## What the task asks
Repeat the following entries exactly, excluding pictures.

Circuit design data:
--- START ---

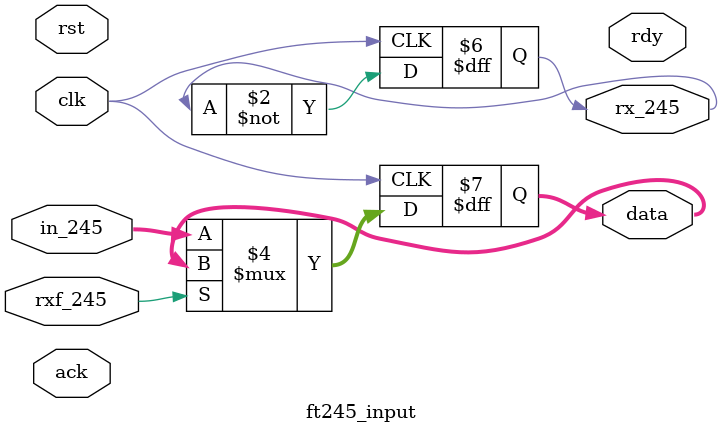
<source format=v>

module ft245_input ( 

    // ft245 rx interface
    input [7:0] in_245,
    input rxf_245,
    output reg rx_245,

    // 
    input clk,
    input rst,

    // simple interface
    output reg [7:0] data,
    output reg rdy,
    input ack
);
    
    always @(posedge clk) begin
        rx_245 <= ~rx_245;
        if (rxf_245 == 1'b0) begin
            data <= in_245;
        end
    end

endmodule

</source>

--- END ---

## Finished task
<source format=v>

module ft245_input ( 

    // ft245 rx interface
    input [7:0] in_245,
    input rxf_245,
    output reg rx_245,

    // 
    input clk,
    input rst,

    // simple interface
    output reg [7:0] data,
    output reg rdy,
    input ack
);
    
    always @(posedge clk) begin
        rx_245 <= ~rx_245;
        if (rxf_245 == 1'b0) begin
            data <= in_245;
        end
    end

endmodule

</source>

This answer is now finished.